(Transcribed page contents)
────────────────────────────────────────

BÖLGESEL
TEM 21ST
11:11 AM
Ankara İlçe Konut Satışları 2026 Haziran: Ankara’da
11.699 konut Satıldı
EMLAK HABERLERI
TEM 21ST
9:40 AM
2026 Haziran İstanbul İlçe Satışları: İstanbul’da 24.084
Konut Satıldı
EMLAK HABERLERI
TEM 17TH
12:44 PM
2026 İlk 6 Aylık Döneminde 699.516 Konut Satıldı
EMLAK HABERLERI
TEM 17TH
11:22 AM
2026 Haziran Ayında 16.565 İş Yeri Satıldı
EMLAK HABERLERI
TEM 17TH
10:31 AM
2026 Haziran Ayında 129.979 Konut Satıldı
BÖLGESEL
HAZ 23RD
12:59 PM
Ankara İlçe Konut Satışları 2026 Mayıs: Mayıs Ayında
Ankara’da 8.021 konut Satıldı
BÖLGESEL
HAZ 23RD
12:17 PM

────────────────────────────────────────

● **EXERCISE DETAILS**: When you copy the data, keep every line word for word.

● **WRITTEN ANSWER**:
BÖLGESEL
TEM 21ST
11:11 AM
Ankara İlçe Konut Satışları 2026 Haziran: Ankara’da
11.699 konut Satıldı
EMLAK HABERLERI
TEM 21ST
9:40 AM
2026 Haziran İstanbul İlçe Satışları: İstanbul’da 24.084
Konut Satıldı
EMLAK HABERLERI
TEM 17TH
12:44 PM
2026 İlk 6 Aylık Döneminde 699.516 Konut Satıldı
EMLAK HABERLERI
TEM 17TH
11:22 AM
2026 Haziran Ayında 16.565 İş Yeri Satıldı
EMLAK HABERLERI
TEM 17TH
10:31 AM
2026 Haziran Ayında 129.979 Konut Satıldı
BÖLGESEL
HAZ 23RD
12:59 PM
Ankara İlçe Konut Satışları 2026 Mayıs: Mayıs Ayında
Ankara’da 8.021 konut Satıldı
BÖLGESEL
HAZ 23RD
12:17 PM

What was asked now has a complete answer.